Here’s a look at the week ahead in markets from Lewis Krauskopf in New York, Kevin Buckland in Tokyo, Yoruk Bahceli in Amsterdam, and Nigel Hunt and Dhara Ranasinghe in London.


    With Treasury yields surging and stocks wobbling, major data in coming days will test the U.S. economy’s temperature as investors worry that the Federal Reserve may keep interest rates higher for longer.

    The August employment report out on Friday takes centre stage: July non-farm payrolls showed the economy added fewer jobs than expected, but solid wage gains and a declining unemployment rate to 3.5% pointed to continued tightness in labor market conditions.

    Other data such as consumer confidence, the state of manufacturing, and inflation, with the latest personal consumption expenditures index is also due.

    The readings will come on the heels of Jerome Powell’s warning at the annual Fed confab in Jackson Hole, Wyoming, that the world’s top central bank may need to raise interest rates and 10-year U.S. Treasury yields hitting their highest since 2007.


For a year it was a no-brainer that the ECB would be hiking rates to contain high inflation — its key rate rose swiftly to 3.75% from below 0%.

Now comes the tough part as the economy sputters. Data showing a slide in business activity has convinced many traders that a pause in September is likely. Yet Thursday’s flash euro area August inflation number, which follows releases from some member states, could be the decider.

Euro zone consumer prices rose by 5.3% in July versus 5.5% in June, extending a downtrend that started last autumn. The closely-watched underlying gauge was flat at 5.5% but services inflation rose.

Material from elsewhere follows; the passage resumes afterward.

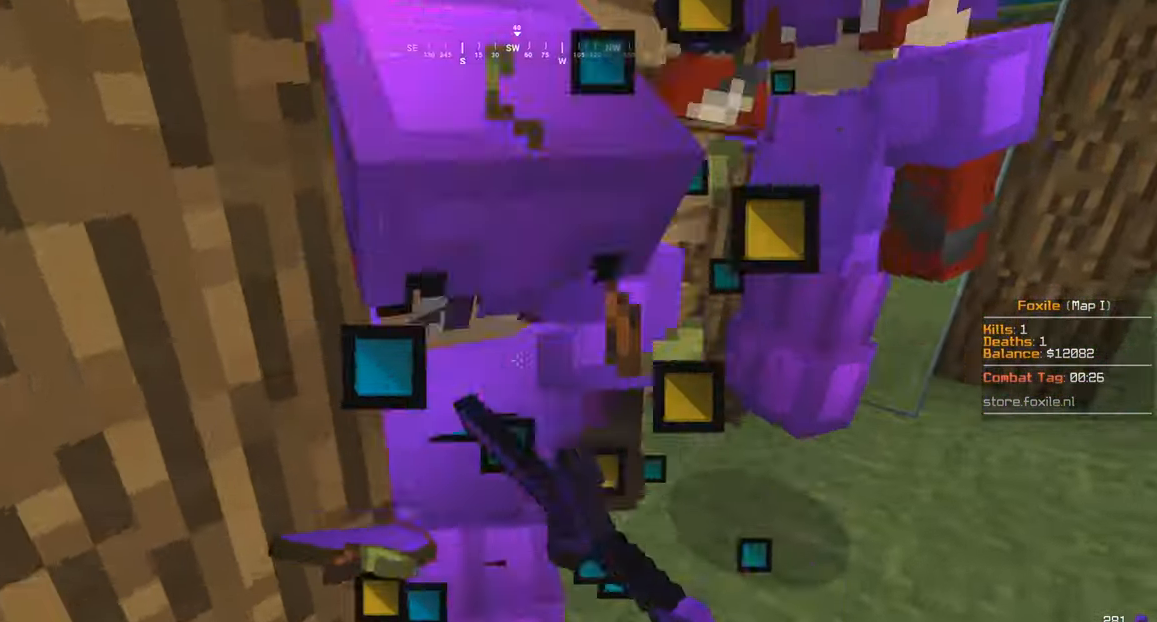
{"keys": [], "mouse": ["left"], "events": []}
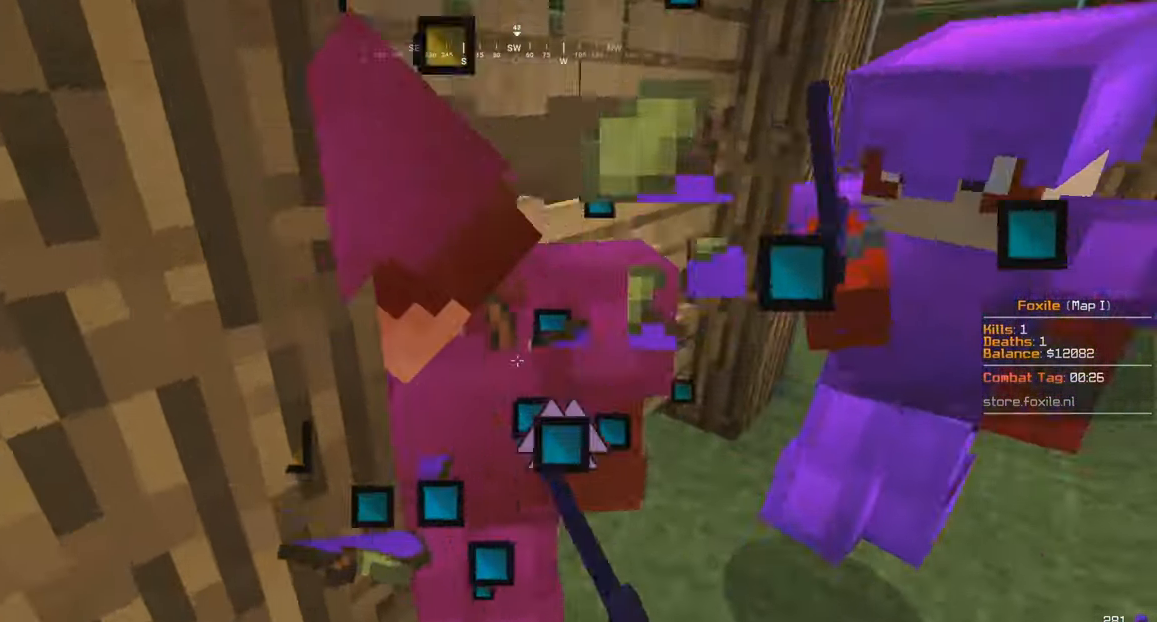
{"keys": ["w"], "mouse": ["left"], "events": [[500, "w", "down"]]}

Germany’s Bundesbank has warned of a growing risk that consumer price growth gets stuck above 2%. August’s 20% surge in European gas prices suggests disinflation could be slow. It is too soon to rule out a September hike.


Bond investors are keen to leave behind a painful August that saw a rethink of how long rates will stay higher as a strong U.S. economy put the recession fund managers have long pined for even further out of reach.

Longer-dated U.S. Treasury yields soared to a 16-year high and real rates, adjusted for future inflation, jumped above 2% for the first time since 2009, unnerving stock markets.

But just as investors were digesting that narrative, a deepening downturn in business activity pointed to more pain ahead for Europe’s stumbling economies, prompting double-digit drops in British and German bond yields in recent days.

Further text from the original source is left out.